Exercise brief: Output the lines from the records exactly as they appear, beginning with the line containing "Conventions: OpenCV camera" and continuing through the line containing "-0.007160, 0.285072, 0.147130]]", with both of those lines included.

Items from a dataset:
--------------------------------
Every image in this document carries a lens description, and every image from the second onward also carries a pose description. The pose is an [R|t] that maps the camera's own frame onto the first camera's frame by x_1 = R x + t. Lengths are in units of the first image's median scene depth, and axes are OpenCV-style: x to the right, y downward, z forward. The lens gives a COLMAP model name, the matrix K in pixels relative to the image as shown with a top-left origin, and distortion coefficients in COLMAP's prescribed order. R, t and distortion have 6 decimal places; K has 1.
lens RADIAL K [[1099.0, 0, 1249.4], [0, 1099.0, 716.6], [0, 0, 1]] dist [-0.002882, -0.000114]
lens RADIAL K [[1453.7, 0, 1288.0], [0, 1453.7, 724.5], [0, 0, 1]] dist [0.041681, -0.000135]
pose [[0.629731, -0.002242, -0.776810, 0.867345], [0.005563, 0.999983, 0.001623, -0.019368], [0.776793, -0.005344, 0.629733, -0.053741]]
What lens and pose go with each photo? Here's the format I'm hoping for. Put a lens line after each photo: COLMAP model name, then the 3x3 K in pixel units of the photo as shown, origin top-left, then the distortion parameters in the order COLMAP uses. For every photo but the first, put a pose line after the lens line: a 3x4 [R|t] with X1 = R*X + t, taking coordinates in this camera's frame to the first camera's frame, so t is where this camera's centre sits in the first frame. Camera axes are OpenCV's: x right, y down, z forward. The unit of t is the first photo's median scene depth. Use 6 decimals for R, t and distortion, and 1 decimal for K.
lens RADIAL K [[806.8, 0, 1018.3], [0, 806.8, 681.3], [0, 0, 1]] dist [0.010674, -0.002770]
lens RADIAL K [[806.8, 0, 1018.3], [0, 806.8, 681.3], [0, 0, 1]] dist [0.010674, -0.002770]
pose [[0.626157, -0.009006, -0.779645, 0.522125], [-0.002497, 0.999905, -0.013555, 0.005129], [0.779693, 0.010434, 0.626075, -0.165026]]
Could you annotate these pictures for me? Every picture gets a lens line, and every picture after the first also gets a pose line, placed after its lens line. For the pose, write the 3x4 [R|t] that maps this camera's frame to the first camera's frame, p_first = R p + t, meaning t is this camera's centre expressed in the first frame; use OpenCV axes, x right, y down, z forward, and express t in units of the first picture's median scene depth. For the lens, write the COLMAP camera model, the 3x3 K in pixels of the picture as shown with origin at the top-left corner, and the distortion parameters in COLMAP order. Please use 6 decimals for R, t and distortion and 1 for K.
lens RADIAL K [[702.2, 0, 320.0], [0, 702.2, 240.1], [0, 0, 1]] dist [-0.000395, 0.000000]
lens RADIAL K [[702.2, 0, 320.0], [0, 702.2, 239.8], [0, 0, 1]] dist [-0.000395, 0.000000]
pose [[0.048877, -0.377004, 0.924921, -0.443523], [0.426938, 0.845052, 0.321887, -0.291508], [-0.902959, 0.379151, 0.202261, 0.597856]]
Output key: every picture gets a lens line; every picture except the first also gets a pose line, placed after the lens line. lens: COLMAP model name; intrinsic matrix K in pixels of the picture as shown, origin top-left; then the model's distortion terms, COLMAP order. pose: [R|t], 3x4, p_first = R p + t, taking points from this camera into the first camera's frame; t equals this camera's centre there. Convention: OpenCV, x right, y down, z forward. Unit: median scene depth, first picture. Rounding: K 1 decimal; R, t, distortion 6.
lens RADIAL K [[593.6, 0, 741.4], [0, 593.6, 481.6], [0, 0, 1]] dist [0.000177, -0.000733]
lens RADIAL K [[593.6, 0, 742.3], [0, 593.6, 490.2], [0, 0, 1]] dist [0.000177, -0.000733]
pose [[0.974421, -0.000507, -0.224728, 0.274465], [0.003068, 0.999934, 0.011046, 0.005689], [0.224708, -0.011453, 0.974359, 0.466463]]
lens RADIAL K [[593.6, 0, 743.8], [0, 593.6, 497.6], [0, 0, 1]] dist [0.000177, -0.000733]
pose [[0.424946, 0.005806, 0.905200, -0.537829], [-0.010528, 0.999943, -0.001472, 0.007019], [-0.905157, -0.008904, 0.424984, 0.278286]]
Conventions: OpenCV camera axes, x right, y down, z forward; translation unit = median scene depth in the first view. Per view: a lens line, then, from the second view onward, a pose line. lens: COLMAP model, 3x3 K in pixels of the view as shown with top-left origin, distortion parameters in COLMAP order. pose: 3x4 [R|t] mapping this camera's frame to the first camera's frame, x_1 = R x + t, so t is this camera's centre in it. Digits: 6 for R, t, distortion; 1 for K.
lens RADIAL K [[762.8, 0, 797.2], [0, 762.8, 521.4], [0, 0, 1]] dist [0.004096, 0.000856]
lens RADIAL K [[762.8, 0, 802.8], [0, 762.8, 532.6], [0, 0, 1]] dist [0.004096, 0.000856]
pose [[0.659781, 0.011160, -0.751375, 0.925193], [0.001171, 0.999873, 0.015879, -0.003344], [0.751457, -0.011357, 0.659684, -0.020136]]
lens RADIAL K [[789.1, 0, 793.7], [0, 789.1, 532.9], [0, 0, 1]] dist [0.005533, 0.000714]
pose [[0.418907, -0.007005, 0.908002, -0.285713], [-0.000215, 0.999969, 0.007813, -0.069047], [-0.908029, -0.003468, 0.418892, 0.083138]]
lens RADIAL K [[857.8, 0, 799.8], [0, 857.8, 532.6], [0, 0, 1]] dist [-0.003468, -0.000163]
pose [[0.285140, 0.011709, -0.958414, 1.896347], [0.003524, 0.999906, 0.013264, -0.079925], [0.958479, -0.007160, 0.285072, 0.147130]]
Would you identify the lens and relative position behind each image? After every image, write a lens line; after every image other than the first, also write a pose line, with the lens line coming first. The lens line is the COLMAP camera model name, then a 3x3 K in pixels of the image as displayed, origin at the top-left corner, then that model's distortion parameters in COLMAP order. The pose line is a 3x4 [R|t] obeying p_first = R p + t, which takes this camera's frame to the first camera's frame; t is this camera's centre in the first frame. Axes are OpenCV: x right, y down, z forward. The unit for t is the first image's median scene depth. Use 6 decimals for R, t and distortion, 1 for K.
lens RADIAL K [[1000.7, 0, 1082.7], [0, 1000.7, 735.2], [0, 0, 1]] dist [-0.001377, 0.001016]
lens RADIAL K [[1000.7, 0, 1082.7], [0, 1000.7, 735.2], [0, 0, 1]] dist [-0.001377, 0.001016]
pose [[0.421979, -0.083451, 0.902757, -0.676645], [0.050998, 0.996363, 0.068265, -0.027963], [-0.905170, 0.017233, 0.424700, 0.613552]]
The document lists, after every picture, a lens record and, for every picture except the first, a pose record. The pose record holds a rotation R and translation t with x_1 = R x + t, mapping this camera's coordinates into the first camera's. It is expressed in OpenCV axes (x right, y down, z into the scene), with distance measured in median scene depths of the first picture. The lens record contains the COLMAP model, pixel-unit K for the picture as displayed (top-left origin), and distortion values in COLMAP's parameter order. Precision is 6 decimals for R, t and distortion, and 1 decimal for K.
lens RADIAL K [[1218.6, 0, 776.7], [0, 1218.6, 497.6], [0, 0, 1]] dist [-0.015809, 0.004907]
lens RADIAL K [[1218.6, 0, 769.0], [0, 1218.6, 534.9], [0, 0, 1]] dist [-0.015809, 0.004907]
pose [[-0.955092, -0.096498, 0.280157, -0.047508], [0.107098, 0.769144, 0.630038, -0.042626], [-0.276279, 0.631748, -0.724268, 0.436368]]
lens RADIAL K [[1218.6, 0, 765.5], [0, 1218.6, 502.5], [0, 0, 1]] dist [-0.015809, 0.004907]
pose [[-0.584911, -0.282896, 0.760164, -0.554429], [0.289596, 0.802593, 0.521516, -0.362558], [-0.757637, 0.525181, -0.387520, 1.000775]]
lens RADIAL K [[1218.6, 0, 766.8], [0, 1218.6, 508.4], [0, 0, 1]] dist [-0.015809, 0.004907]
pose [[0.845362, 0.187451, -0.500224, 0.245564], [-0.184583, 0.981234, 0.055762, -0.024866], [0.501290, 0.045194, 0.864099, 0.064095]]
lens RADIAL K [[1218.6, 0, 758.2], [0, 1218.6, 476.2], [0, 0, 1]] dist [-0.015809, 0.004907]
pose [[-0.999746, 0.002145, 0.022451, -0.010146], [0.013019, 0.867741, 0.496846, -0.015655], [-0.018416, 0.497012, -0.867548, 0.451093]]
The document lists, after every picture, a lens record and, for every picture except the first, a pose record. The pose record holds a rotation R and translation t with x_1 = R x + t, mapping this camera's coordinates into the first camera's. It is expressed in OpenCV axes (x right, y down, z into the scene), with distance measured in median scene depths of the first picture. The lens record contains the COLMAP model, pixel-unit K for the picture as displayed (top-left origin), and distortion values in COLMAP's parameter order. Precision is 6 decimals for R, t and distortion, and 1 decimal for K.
--------------------------------
Expected answer:
Conventions: OpenCV camera axes, x right, y down, z forward; translation unit = median scene depth in the first view. Per view: a lens line, then, from the second view onward, a pose line. lens: COLMAP model, 3x3 K in pixels of the view as shown with top-left origin, distortion parameters in COLMAP order. pose: 3x4 [R|t] mapping this camera's frame to the first camera's frame, x_1 = R x + t, so t is this camera's centre in it. Digits: 6 for R, t, distortion; 1 for K.
lens RADIAL K [[762.8, 0, 797.2], [0, 762.8, 521.4], [0, 0, 1]] dist [0.004096, 0.000856]
lens RADIAL K [[762.8, 0, 802.8], [0, 762.8, 532.6], [0, 0, 1]] dist [0.004096, 0.000856]
pose [[0.659781, 0.011160, -0.751375, 0.925193], [0.001171, 0.999873, 0.015879, -0.003344], [0.751457, -0.011357, 0.659684, -0.020136]]
lens RADIAL K [[789.1, 0, 793.7], [0, 789.1, 532.9], [0, 0, 1]] dist [0.005533, 0.000714]
pose [[0.418907, -0.007005, 0.908002, -0.285713], [-0.000215, 0.999969, 0.007813, -0.069047], [-0.908029, -0.003468, 0.418892, 0.083138]]
lens RADIAL K [[857.8, 0, 799.8], [0, 857.8, 532.6], [0, 0, 1]] dist [-0.003468, -0.000163]
pose [[0.285140, 0.011709, -0.958414, 1.896347], [0.003524, 0.999906, 0.013264, -0.079925], [0.958479, -0.007160, 0.285072, 0.147130]]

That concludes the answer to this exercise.